Imagine a blank palette. No wait! Imagine a beautiful painting, of anything for that matter. Now forget that. Imagine a blank palette. Visualize the artist mixing a range of colours on this palette. Now he paints the blank canvas with strokes of colours that turns into a very beautiful picture beyond words. You look at this picture and you realize this is larger than life. That this painting could have been just mediocre but it wasn't. It could be just another painting in the gallery, but it isn't. It would be outcast by many more to come, only it won't. That is how one would feel watching the movie 'Midnight in Paris'. The director's cut is shown in the two minutes of the movie. It speaks volumes of his expertise that he took advantage of, to express his love for the city. I wouldn't call myself a Woody Allen fan, but I was bowled over by this movie. If I knew any better and I had watched many more of his movies, I'd call this his masterpiece.

I want to say the first two minutes are the best part of the movie, at least that is what I felt when I started watching the movie. I was too apprehensive about watching a Woody Allen movie that I didn't really care for the rest of the movie at the beginning. First two mins into the movie and I was too overwhelmed by the beauty of Paris thrown at my face. As the movie progressed, it unveiled the charm of the city in the backdrop.

The city seems to allure the lead character and engulf him in its past.
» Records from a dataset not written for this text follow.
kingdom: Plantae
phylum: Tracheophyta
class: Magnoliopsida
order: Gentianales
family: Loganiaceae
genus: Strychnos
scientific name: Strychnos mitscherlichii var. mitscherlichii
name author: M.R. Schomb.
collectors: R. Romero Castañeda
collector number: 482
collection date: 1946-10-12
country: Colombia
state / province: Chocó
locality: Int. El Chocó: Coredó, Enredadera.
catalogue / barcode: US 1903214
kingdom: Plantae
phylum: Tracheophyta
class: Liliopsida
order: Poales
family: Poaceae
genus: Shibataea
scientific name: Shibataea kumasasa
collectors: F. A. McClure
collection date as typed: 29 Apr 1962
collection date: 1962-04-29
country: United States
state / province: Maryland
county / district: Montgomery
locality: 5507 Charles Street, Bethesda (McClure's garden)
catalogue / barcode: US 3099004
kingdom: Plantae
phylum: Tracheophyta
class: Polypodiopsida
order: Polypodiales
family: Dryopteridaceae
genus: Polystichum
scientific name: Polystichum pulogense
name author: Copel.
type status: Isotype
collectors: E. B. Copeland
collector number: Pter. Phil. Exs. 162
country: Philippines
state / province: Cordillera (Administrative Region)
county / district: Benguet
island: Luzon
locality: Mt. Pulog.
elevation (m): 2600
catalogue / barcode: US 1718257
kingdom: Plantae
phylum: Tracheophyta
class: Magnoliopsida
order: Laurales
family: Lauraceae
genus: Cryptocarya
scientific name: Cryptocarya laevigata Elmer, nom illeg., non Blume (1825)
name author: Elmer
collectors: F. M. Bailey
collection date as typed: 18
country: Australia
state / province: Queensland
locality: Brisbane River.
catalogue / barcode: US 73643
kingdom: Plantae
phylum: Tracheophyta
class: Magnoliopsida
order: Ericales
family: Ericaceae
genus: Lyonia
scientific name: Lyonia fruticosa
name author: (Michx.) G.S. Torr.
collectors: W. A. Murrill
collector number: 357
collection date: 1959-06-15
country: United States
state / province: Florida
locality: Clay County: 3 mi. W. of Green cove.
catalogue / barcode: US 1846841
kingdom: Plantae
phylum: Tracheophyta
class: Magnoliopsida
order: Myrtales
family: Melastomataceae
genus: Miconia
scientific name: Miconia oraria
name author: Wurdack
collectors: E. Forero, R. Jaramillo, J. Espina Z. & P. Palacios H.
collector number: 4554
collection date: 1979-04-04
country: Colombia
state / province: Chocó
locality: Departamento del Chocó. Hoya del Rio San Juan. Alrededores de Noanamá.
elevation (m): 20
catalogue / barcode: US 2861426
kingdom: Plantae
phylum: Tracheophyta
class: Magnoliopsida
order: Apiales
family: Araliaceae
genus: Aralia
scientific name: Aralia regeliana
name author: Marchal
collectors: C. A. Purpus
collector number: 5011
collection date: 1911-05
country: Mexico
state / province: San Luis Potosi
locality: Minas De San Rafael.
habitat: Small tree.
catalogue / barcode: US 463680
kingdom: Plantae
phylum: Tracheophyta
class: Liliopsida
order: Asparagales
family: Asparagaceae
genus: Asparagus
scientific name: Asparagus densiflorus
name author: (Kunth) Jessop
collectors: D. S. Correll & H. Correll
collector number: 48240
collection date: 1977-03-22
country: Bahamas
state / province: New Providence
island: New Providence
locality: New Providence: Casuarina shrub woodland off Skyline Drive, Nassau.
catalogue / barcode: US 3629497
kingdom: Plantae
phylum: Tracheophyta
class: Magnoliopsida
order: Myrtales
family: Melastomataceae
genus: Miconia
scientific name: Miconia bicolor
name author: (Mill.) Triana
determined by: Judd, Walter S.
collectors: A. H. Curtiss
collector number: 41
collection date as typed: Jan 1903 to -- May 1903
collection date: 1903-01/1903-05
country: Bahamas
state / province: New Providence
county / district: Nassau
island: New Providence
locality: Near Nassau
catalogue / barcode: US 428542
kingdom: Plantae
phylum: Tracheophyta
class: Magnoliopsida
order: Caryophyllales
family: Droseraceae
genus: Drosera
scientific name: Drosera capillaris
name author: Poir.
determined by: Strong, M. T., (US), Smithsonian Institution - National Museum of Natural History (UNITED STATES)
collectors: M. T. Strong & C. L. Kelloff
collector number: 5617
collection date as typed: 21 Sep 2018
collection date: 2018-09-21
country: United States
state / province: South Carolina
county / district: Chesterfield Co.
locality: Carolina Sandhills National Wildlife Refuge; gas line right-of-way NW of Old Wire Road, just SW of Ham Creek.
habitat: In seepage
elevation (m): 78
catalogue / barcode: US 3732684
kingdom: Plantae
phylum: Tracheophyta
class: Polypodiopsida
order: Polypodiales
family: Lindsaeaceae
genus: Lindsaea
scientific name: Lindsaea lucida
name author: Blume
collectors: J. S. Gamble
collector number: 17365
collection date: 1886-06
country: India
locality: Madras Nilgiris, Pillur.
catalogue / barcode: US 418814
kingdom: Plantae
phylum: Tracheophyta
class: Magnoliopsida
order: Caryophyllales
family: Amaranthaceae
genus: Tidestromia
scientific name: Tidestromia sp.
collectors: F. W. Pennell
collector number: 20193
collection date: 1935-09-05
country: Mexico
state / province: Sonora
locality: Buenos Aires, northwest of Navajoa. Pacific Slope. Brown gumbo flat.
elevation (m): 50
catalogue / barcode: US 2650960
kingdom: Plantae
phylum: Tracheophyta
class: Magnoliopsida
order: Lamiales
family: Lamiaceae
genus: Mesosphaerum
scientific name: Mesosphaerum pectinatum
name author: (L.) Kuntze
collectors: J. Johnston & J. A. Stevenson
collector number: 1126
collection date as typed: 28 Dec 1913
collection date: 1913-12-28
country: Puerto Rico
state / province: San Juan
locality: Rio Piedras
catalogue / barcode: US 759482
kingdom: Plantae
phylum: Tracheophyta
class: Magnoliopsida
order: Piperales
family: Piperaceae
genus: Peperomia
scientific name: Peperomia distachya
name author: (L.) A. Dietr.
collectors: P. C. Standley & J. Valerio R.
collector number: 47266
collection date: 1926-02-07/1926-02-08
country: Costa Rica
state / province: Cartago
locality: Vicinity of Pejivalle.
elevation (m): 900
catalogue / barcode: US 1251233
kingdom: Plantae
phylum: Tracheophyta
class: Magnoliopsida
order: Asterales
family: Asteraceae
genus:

The golden age, as idealized by everyone, is usually a surreal period where nostalgia meets our knowledge of great people in the noteworthy past. The director's touch was felt when nostalgia merged with the modern charm not in a flashback but through inexplicable magic. The director lets us travel to the past and peek into the famous 20's lives of Fitzgerald, Hemingway, Picasso and other notable artists of the time. As the calendar dates further into the past, the director makes us feel that the 'golden age' for a person will always be anything in the past unless he embraces the present with enthusiasm. The actors did quite a job by acting out the parts lightly with no overdo. The music score, the cinematography and the screenplay added feathers to his cap.

By the end of the movie, Woody Allen made me wish that I had watched it before I visited the city of love, myself.